Having issues with tight hamstring muscles hinders ones ability to walk and so keeping the hamstring muscles flexible is very important as they help us flex the knee, extend the hip and thighs. Until I did some research I did not realize that there are actually three muscles that make up the hamstring. The biceps femoris is the largest of the three and is on the outer back of the leg. Next to that is the semitendinosus and is the second largest and lastly is the semimembranosus which is the smallest of them all and located in the back inner area of the upper leg. All three join together to the pelvis or what some of us call the sitting bones.

My right hamstrings are very tight and have been for years. I do many stretches and sometimes I can get to the point where they don't bother me but since I used the leg machines at the gym I have been in agony. So here is what I have done to take control of this situation.

Massage, stretches and ice. If you have a good massage therapist they can help to loosen the hamstrings and give you greater range of motion and relief from pain. Sometimes it can take several visits as what happens with me, as soon as I sit down they tighten right back up.

The stretches that I have been really trying to do more of to help gain back range of motion, flexibility are ones where I sit on the floor with my legs out in front, feet flexed and slowly bend forward and hold only when I feel a slight pull. Hold for a count of 30 and release. Another one that I like to do while standing also stretches the calf muscles. Standing in front of a wall, I stretch out my arms with elbows bend slightly, right leg in front bend but knee does not extend over the toes, left leg is extended behind with heel touching the floor. To maximize this stretch I will also lean in a little which will give a deeper stretch always watching to be sure the knee and foot are in alignment. I hold this for 30 seconds and repeat on the other leg. Doing three sets of each gives me relief and when I am consistent the benefits are great, easier getting up out of chairs and walking is much more pleasant.

One site I have enjoyed looking at some other stretches for the hamstring muscles can be viewed at https://www.verywellfit.com/hamstring-stretches-2696359. It was a very informative site and I am always looking for new stretches that can help. They have one I will try where you place your heel with toes flexed, leg straight, arms over head and lean forward to keep the back straight. I will post an update on my improvement with my hamstrings and the stretches that help me the most.

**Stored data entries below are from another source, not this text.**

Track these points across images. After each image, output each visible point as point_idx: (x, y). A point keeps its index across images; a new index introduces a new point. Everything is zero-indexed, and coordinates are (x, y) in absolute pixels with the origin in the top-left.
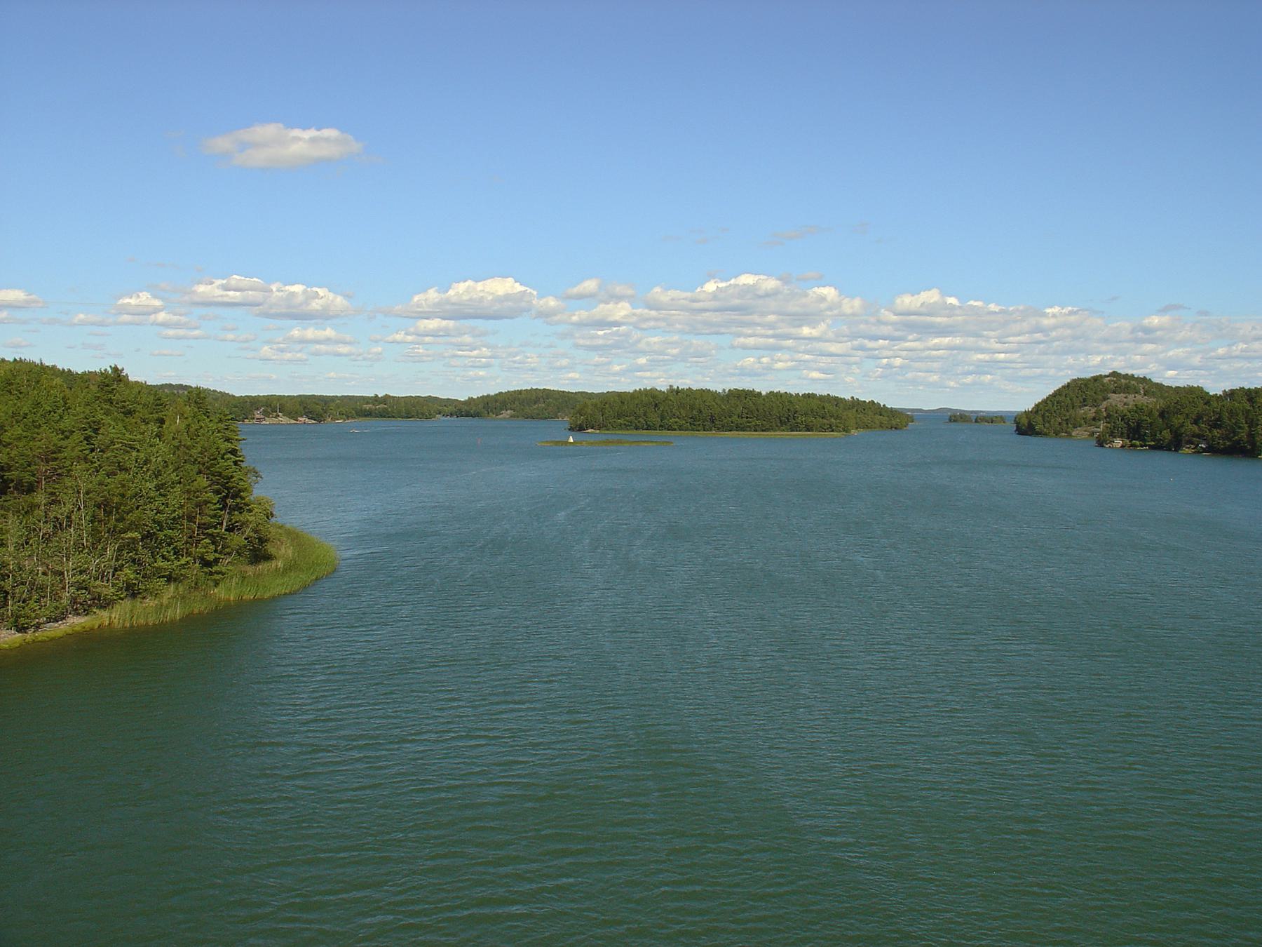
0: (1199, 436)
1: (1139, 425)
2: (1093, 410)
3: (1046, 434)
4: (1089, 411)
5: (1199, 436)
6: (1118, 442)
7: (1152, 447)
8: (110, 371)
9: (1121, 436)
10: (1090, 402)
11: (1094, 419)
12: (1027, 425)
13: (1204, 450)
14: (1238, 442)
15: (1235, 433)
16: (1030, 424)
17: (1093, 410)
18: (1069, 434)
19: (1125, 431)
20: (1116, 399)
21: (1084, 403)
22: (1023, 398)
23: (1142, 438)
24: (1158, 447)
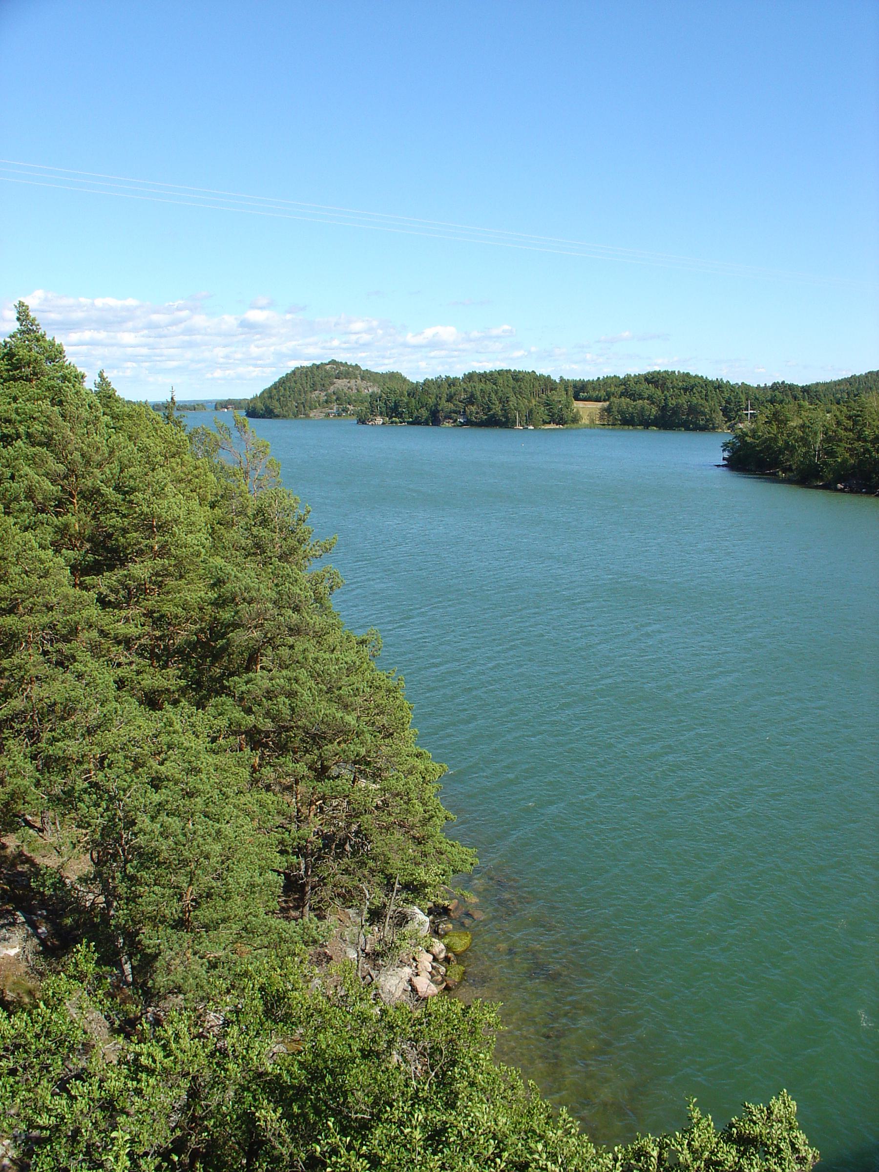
0: (455, 412)
1: (396, 405)
2: (323, 394)
3: (284, 417)
4: (319, 395)
5: (455, 412)
6: (379, 420)
7: (409, 423)
8: (90, 384)
9: (381, 414)
10: (319, 387)
11: (326, 402)
12: (261, 409)
13: (462, 424)
14: (493, 416)
15: (490, 409)
16: (267, 408)
17: (323, 394)
18: (307, 416)
19: (384, 409)
20: (341, 384)
21: (314, 388)
22: (251, 386)
23: (400, 415)
24: (416, 422)
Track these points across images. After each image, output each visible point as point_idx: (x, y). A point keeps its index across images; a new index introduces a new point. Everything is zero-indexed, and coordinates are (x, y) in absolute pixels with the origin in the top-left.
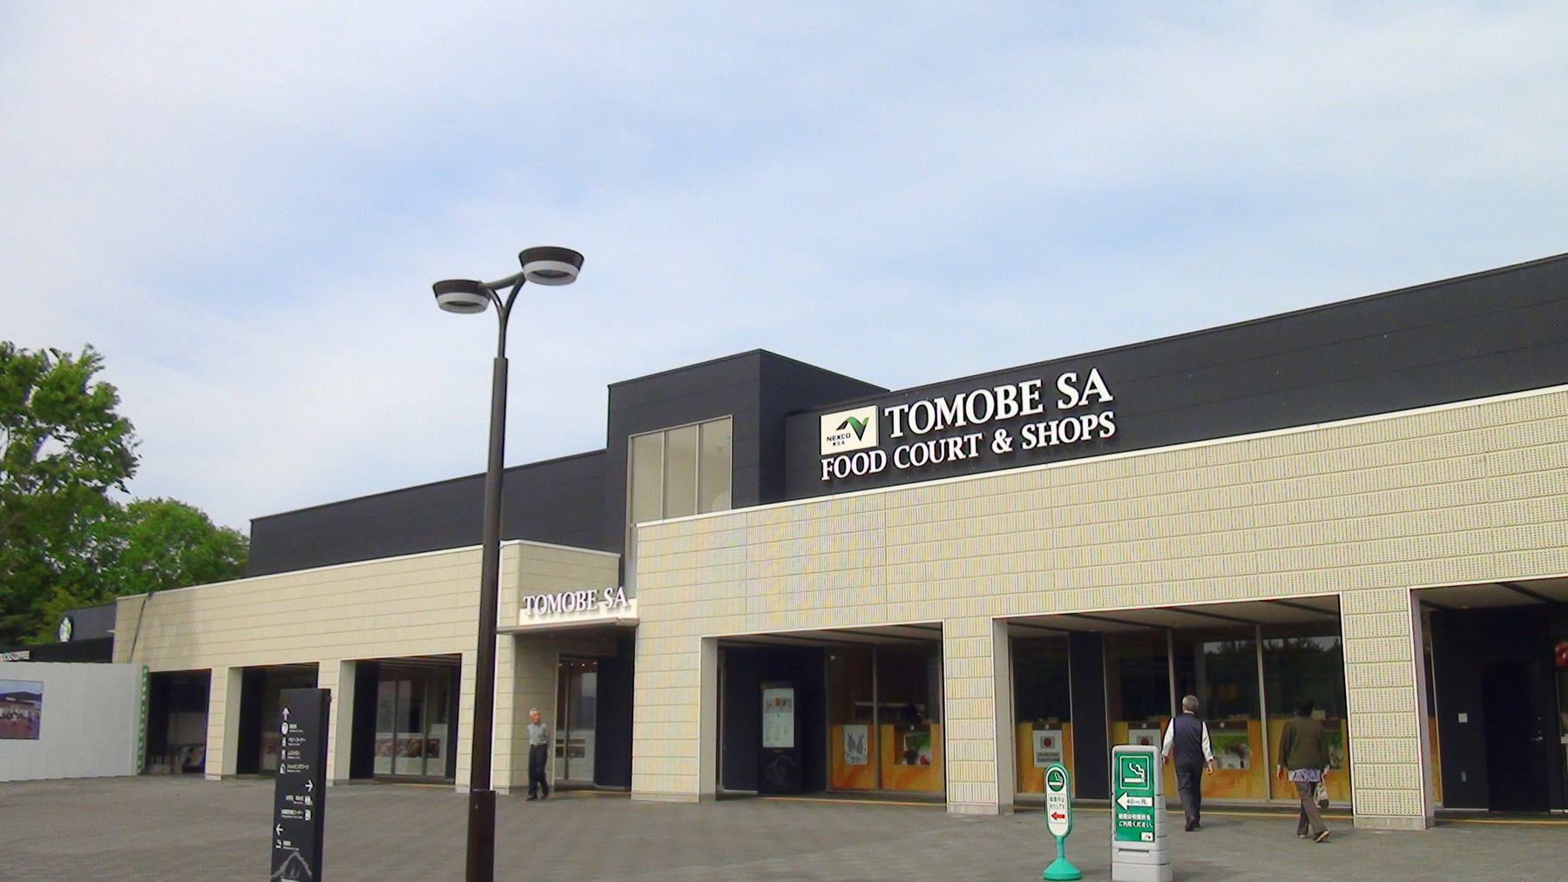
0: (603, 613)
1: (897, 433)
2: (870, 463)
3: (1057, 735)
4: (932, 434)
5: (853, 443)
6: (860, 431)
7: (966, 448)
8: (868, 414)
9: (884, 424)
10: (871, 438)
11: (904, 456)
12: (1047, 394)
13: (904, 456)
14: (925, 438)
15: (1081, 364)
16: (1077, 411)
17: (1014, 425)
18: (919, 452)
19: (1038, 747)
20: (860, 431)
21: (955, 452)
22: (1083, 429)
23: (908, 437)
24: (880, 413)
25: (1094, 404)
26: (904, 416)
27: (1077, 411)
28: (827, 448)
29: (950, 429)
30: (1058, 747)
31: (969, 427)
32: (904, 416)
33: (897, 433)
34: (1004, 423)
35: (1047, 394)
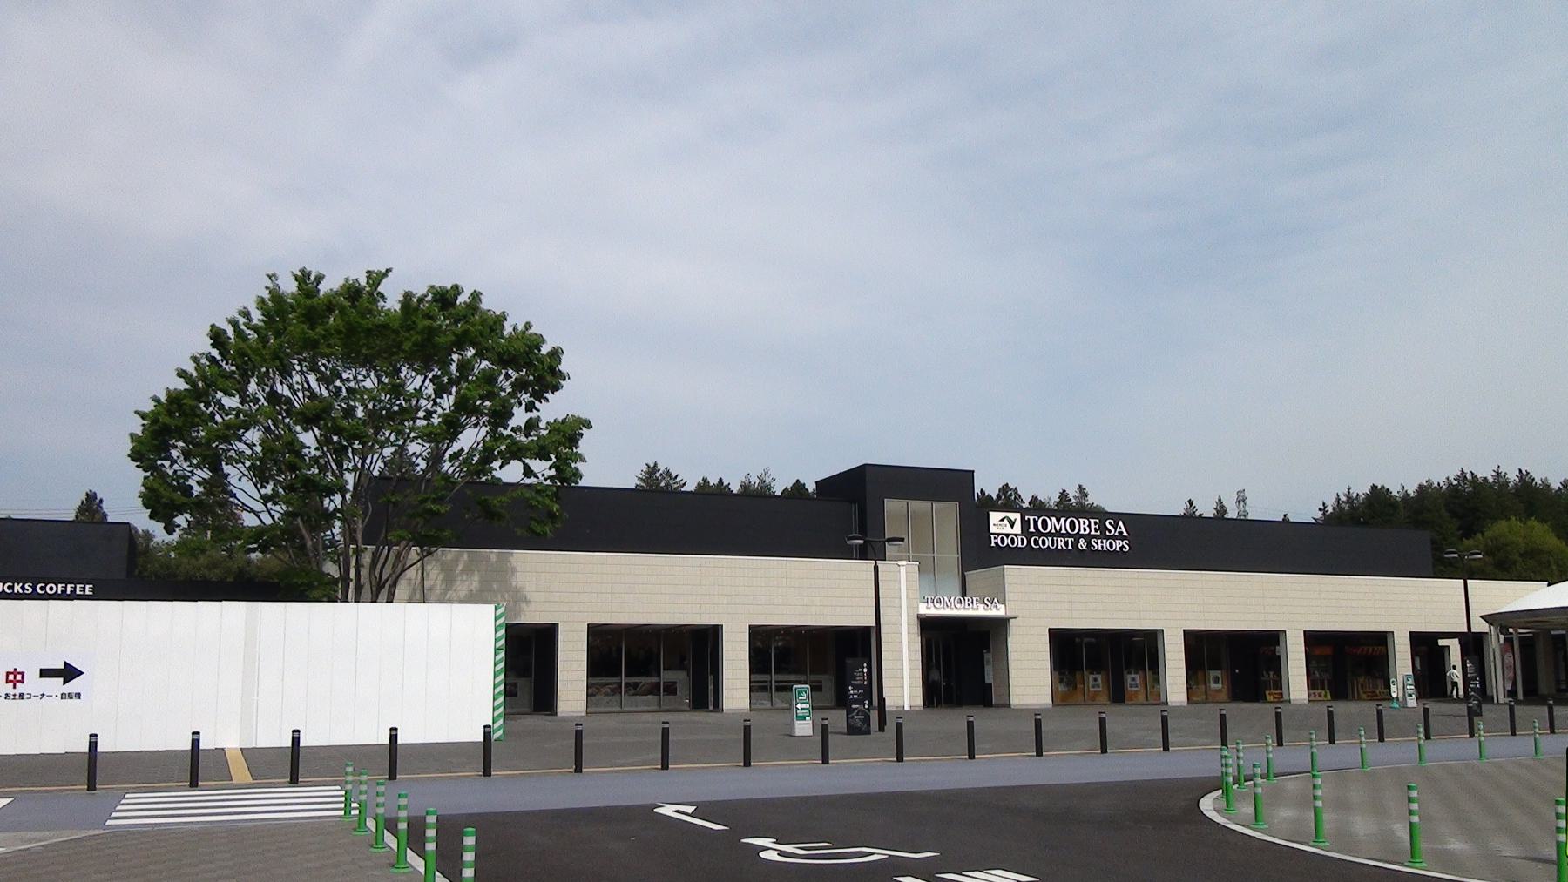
0: (981, 611)
2: (1018, 542)
3: (1099, 677)
5: (1008, 530)
6: (1012, 524)
7: (1066, 544)
9: (1025, 524)
10: (1017, 529)
11: (1036, 542)
13: (1036, 542)
14: (1047, 535)
15: (1117, 517)
17: (1088, 538)
20: (1012, 524)
21: (1061, 545)
22: (1117, 545)
26: (1036, 522)
28: (993, 529)
29: (1059, 534)
31: (1070, 536)
32: (1036, 522)
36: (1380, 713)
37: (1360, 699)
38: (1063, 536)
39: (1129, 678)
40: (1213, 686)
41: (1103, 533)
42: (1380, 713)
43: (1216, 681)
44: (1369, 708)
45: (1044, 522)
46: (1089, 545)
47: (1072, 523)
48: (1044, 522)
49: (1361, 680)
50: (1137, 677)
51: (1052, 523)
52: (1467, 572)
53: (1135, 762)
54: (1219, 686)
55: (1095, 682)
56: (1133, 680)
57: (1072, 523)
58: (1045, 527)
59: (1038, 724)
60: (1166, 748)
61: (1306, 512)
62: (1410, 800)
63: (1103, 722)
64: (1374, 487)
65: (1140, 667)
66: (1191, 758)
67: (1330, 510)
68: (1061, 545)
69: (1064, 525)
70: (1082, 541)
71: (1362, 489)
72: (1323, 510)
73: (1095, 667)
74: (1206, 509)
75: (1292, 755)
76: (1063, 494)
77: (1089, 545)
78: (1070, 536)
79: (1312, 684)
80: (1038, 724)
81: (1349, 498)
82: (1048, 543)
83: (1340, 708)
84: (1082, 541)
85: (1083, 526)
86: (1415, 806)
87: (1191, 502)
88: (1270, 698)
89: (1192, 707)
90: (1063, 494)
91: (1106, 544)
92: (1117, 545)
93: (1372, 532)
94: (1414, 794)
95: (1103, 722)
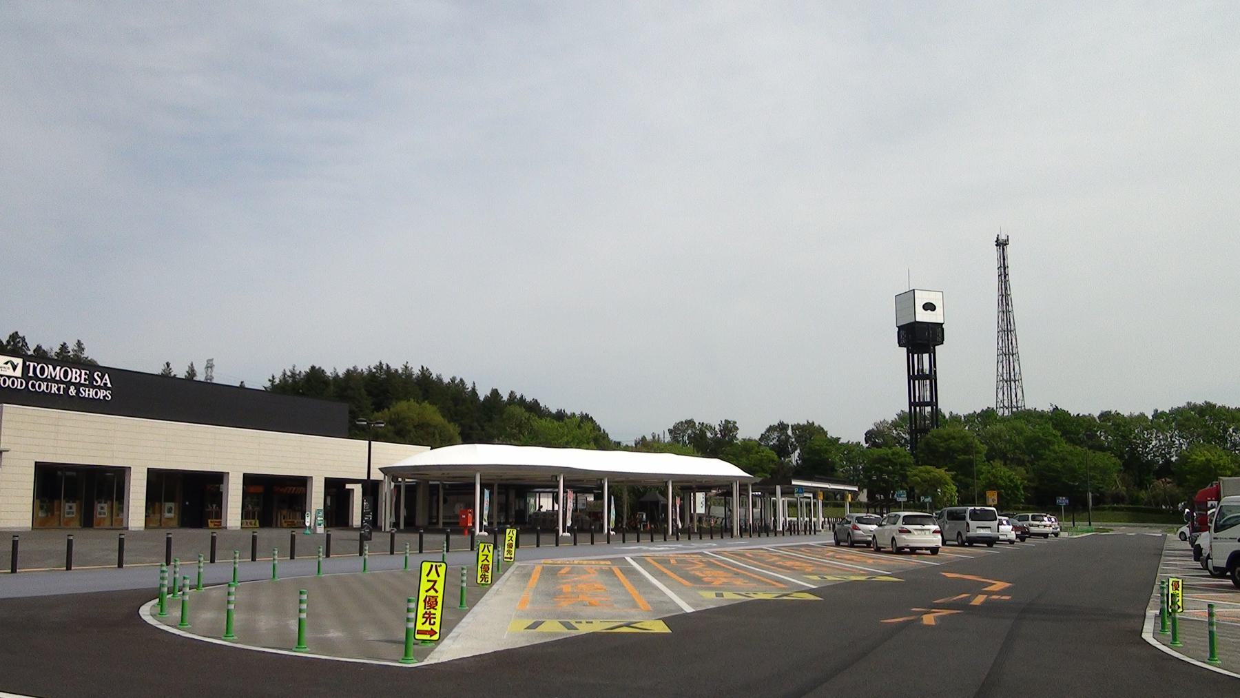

Update on week - Back and legs giving me much trouble so I went to the gym Monday and Tuesday and had good workouts, ooops "playtime", but I do think I did too much aerobic on Tuesday as I laid in bed that night withering in pain. Nothing worked so up all night. Thursday I saw a different massage therapist as this was short notice to call my regular massage therapist but this was more for sport injuries and he just focused on the area that I needed worked on. It helped decrease the pain and since he told me I had a lot of low back swelling and heat radiating from that area to be sure to ice it. Using an ice pack only for ten minutes at a time. Today I feel much better and will be going for another massage today with my regular massage therapist. I did take time out on Wed, Thur, and Friday to have some "recess" in home. I did my stretches and floor exercises with some light weights and stretch bands.

Reminder for this week is for me to get up and move around every hour and stretch those hamstrings!